Dawsyn laughs, her head thrown back and eyes cinched shut, and some of the others laugh along. She falls onto her backside and has to brace herself to keep from tipping further. She doesn’t calm until her eyes are wet. When she opens them, they find Ryon’s, watching her with some unknowable emotion flitting across his face.

“I took Baltisse to her cabin,” Ryon says when the laughter dies. “She is brewing you some kind of remedy, Esra. I can take you there when you feel ready.”

Esra blanches. “I must decline, I’m afraid. I feel simply dreadful.”

“Don’t be a child, Es,” says Salem. “Go and take whatever potion the witch makes.”

“Ugh, they taste like all my sins coming back for repentance,” he moans.

“She don’t got a cauldron big enough for that, lad,” Salem says gently, his eyes skittering over Esra’s frame with deeply etched concern. “Off yeh go, now.”

After much arguing, Esra eventually allows Ryon to take him gingerly into his arms. Seeing Ryon encase him gently, the care he takes to ensure Esra’s comfort… it forces Dawsyn to swallow thickly, to avert her eyes.

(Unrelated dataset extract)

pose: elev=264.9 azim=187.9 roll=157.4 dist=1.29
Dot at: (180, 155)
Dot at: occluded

They will need to cross the river to find Baltisse’s cabin somewhere beyond, but Ryon will otherwise keep to travelling on foot to escape the notice of anyone nearby who might look to the sky.

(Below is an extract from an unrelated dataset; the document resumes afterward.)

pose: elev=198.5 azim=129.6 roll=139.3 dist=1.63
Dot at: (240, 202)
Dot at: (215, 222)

The rest prepare themselves to follow. They will not all be accommodated within Baltisse’s small house, but they will at least find themselves better equipped. They can only hope that they will be far enough from the roads and paths that no one will come upon their camp.

Hector stamps out the fire while Rivdan and Tasheem don their shoes. The heat of the valley still challenges them, and Tasheem grimaces as she slides her weapon sheaths into place.

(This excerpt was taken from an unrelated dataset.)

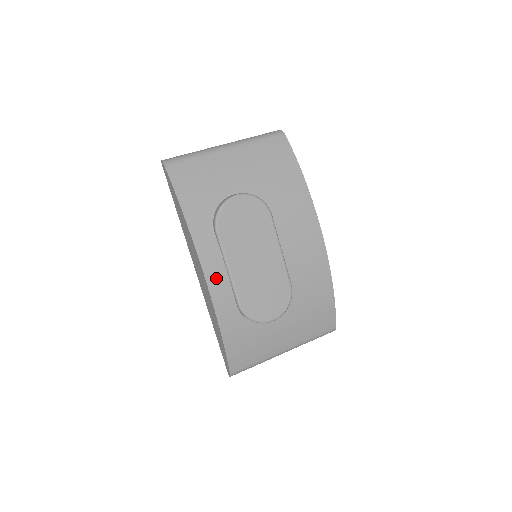
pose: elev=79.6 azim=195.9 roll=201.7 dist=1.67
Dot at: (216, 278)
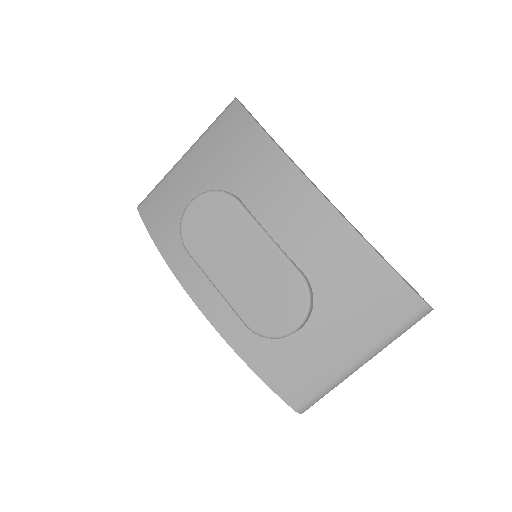
Dot at: (209, 302)
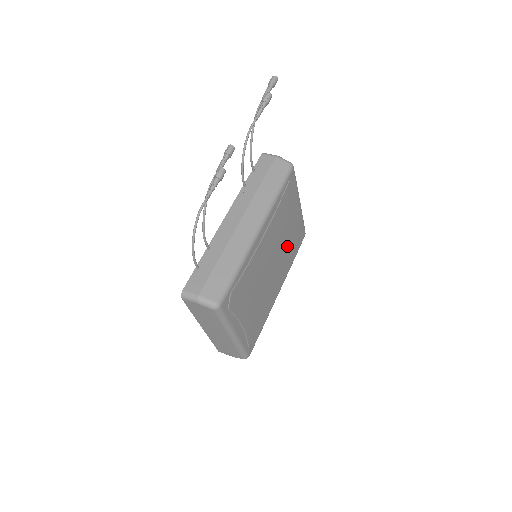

“Did Gerrot go to relieve himself?” Dawsyn wonders aloud, noticing his absence. The man is so very unassuming.

“I didn’t see him leave,” Ruby answers.

“Nor did I,” Hector adds. “He didn’t mention it.”

“How could he, yer dunderhead? Hard to say ‘I’m off fer a piss’ when yeh ain’t got a tongue.”

Several minutes pass, and Gerrot doesn’t return.

“I’ll look around,” Dawsyn says to the group at large. “Don’t leave until we’ve returned.” She holds her ax by the throat but lets its blade dangle toward the ground. She sees the fish bones littered on the ground as she passes the still-smoking ashes and pauses. She turns her head to the sound of the river, the water scurrying to sea. She looks down at the bones one last time and then alters her course.

The river takes mere moments to reach. The ground grows thick with moss the closer she comes. Ahead, muddied prints lead to the man who sits upon the bank, dangling his feet into the quieter waters below.

“Gerrot?” Dawsyn calls, coming closer. “We are making ready to leave.”

Gerrot doesn’t respond. When she comes closer, she sees his eyes are shut, the picture of peace. His boots sit alongside him, bare feet disturbing the mud in the shallow water.

Seeing him so content, she finds it difficult to disturb him. Instead, she sits down next to him, and is rewarded by his answering smile, another soft pat on the knee. He moves his feet back and forth in the water, and sighs deeply, lifting his face to the sun.